Is it possible to import repositories, vulnerability data or tickets through the custom data platform?

  • No, not at this time.

We do not currently have SLAs in place for fixing vulnerability & threat tracking and resolution. Do we need those?

  • For critical and high vulnerabilities, you do need SLAs, but stretch the days to what is manageable for you without going too far out. This should also be defined in your policy, if not already.

We have two SLA entries using the same label (Vulnerability_threat_tracking) for different Jira priorities (Critical = 15 days, High = 30 days). Why is SLA evaluation behaving unpredictably?
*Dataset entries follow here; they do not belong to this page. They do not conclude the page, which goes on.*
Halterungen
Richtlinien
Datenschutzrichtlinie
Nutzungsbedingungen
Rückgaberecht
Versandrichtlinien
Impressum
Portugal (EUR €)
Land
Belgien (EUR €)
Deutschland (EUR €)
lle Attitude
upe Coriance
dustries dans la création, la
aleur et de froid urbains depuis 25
  • Secureframe evaluates SLA compliance based on label only, not Jira priority. When two SLA entries share the same label, evaluation results are unpredictable depending on which entry is processed first. The fix is to use unique labels per SLA entry (e.g., Vulnerability_threat_tracking_critical and Vulnerability_threat_tracking_high), then update the corresponding Jira tickets to match. For large ticket volumes, use Jira's bulk edit feature to update labels by priority group. Once labels are aligned in both Secureframe and Jira, SLA evaluation will work correctly.

What is vulnerability management?

  • It is the process of identifying, tracking, and mitigating security vulnerabilities to maintain compliance and protect sensitive data.
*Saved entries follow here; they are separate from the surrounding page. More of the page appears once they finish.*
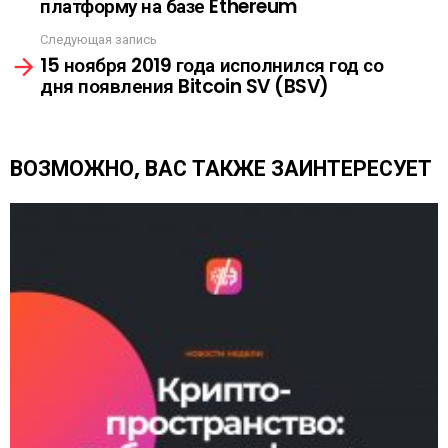
платформу на базе Ethereum
о
А
т
Следующая запись
р
15 ноября 2019 года исполнился год со
е
дня появления Bitcoin SV (BSV)
т
ь
е
щ
ВОЗМОЖНО, ВАС ТАКЖЕ ЗАИНТЕРЕСУЕТ
е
Additional customer questions

Do all vulnerabilities need to be resolved?

  • While vulnerabilities do not need to be resolved immediately, they must be tracked and acknowledged. Remediation plans should be in place to address vulnerabilities within the required timeframe: 90 days for low-risk, 60 days for medium-risk, and 30 days for high/critical risks.

Does Secureframe provide instructions for resolving vulnerabilities?

Secureframe does not provide step-by-step vulnerability resolution instructions in-app. Each vulnerability is linked to its corresponding CVE entry, which includes details and remediation guidance. You can also use your cloud service provider’s (CSP’s) native security tools (such as AWS Inspector) or vulnerability scanners to identify and remediate issues.

How is the “In Audit Scope” column updated in the Vulnerabilities page?

For vulnerabilities pulled in through third-party scanning tools (not AWS, Azure, or GCP), they are automatically marked as in scope because they are not directly tied to resources in the Secureframe asset inventory.

Currently, these vulnerabilities are included by default, but the ability to manually ignore them will be available with upcoming platform updates.

How would you recommend replying to a customer asking how we handle vulnerabilities?

We track vulnerabilities detected by native vulnerability scanners, such as AWS Inspector, and aggregate them in Secureframe’s vulnerability management module. This helps us manage and mitigate detected vulnerabilities efficiently.

Why do vulns show as "Closed" on the dash, what does "Closed" mean?

  • The dashboard displays vulnerabilities as "Closed" because it retrieves this status directly from the integrated AWS data. A "Closed" vulnerability is considered resolved. These vulnerabilities are retained for audit and historical tracking purposes, but they no longer represent active risks.